His works are as follows:

===Short stories===

| Name | Year | English meaning |
|---|---|---|
| Pyar | 1958 | Love |
| Ek sanjh ni mulaquat | 1961 | Meeting at one evening |
| Mira | 1965 |  |
| Mashal | 1968 | Lamp |
| Kramashaha | 1971 | To be continued |
| Ketlic American vartao | 1972 | Some American stories |
| Bakshini ketlic vartao | 1972 | Some stories by Bakshi |
| Pashchim | 1976 | West |
| Aajni soviet vartao | 1977 | Soviet stories of today |
| Chandrakant bakshi ni shreshth vartao | 1977 | Greatest stories by Chandrakant Bakshi |
| 139 vartao-1 | 1987 | 139 stories-First part |
| 139 vartao-2 | 1987 | 139 stories-Second part |
| Chandrakant bakshi : Sadabahar vartao | 2002 | Chandrakant Bakshi : Evergreen stories |
| Bakshi ni vartao(Akademi) | has not been published | Stories of Bakshi(Academy) |
| Kutti |  | Bitch (female dog) |

===Novels===

| Name | Year | English meaning |
|---|---|---|
| Padgha dubi gaya | 1957 | Sunken Echoes |
| Roma | 1959 | Roma |
| Ekaltana kinara | 1959 | Shores of Solitude |
| Aakar | 1963 | Shapes |
| Ek ane Ek | 1965 | One and one |
| Paralysis | 1967 | Paralysis |
| Jatakkatha | 1969 | Jataka Tales |
| Honeymoon | 1971 | Honeymoon |
| Ayanvrutt | 1972 | The Equator, Transition of events from Prehistoric to Historic era spanning over 10,000 years narrated in fictional style |
| Atitavan | 1973 | In the Timberland of Ancient Time, a sequel to Ayanvrutt, yet another novel blending fiction and historical account |
| Lagnani aagli rate | 1973 | On the night prior to marriage |
| Zindani | 1974 | The prison |
| Surkhab | 1974 | Pelican |
| Aakashe kahyu | 1975 | Sky told |
| Reef Marina | 1976 | Reef Marina |
| Yatra no ant (translated) | 1976 | End of the tour |
| Dishatarang | 1979 | Wave of the direction |
| Baki raat | 1979 | Remaining night |
| Hatheli par Badbaki | 1981 | Deduction on palm |
| Hu, Konarak Shah | 1983 | I, Konarak Shah |
| Lili nasoma Pankhar | 1984 | Translated as "Lost Illusions", literally meaning Autumn in every leaf, translated as पतझड हर पत्ते में in Hindi |
| Vansh | 1986 | Descent |
| Priy Nikki | 1987 | Dear Nikki |
| Chorus | 1991 |  |
| Maru naam taru naam | 1995 | My name Your name |
| Samkaal | 1998 | Contemporaneous |

====Columns====
He wrote weekly columns in several Gujarati newspapers and magazines including Divya Bhaskar, Gujarat Samachar, Sandesh, Mid-Day, Chitralekha.

====Adaptations====
His popular short story 'એક સાંજની મુલાકાત ... ' (One evening visit) was adapted into a telefilm "Ek Shaam Ki Mulakaat" by Tigmanshu Dhulia. It was the first episode of acclaimed Indian television series Star Bestsellers, aired on Star Plus in 1999–2000. The main leads were played by Irrfan Khan and Tisca Chopra.

==Controversies==
His short story Kutti was banned by the Government of Gujarat and an arrest warrant was issued against him; so he fought a court case against the government. They later withdrew all charges against him.

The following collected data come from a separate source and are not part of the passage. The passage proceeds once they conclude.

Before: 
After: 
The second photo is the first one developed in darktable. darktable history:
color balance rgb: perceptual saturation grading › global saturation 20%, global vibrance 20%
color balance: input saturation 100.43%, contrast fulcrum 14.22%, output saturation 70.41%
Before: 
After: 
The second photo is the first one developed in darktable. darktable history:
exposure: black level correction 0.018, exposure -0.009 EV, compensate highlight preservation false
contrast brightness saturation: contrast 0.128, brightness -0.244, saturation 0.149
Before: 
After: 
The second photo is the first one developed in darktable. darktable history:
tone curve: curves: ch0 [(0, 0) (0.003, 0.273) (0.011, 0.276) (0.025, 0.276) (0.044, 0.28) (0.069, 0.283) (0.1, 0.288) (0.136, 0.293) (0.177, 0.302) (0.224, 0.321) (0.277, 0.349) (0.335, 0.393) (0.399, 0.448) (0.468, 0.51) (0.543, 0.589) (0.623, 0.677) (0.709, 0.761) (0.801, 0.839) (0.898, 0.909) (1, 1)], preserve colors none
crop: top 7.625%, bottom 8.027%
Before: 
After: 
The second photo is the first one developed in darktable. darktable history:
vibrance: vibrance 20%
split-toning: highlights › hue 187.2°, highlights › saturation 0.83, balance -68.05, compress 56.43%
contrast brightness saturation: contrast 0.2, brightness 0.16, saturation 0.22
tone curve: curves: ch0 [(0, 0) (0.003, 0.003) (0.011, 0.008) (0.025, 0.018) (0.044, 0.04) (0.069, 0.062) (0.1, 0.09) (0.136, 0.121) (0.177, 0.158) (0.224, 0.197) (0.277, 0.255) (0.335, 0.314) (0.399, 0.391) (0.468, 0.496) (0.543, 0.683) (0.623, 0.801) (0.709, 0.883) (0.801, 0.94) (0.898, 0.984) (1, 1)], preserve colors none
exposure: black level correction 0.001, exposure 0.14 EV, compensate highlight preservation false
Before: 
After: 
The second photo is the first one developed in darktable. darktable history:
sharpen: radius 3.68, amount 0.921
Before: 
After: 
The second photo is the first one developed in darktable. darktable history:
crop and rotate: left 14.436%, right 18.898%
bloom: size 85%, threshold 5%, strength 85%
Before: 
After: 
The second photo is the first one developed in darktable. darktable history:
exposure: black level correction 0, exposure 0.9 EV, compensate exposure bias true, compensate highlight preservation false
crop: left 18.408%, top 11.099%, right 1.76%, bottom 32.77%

He criticised Indian politician, Bal Thackeray in his column and was asked to apologise by Thackeray's party members. He refused and never did.

==In popular culture==
His autobiography Bakshinama was adapted into a Gujarati play, Hu Chandrakant Bakshi, by Shishir Ramavat. It was directed by Manoj Shah and starred Pratik Gandhi in the lead role.

==Personal life==
He married Bakula, who died in 2002. Their daughter Reeva Bakshi lives in Ahmedabad. His elder brother Lalit and younger brother Bakul, a retired I. A. S. officer, are also columnists.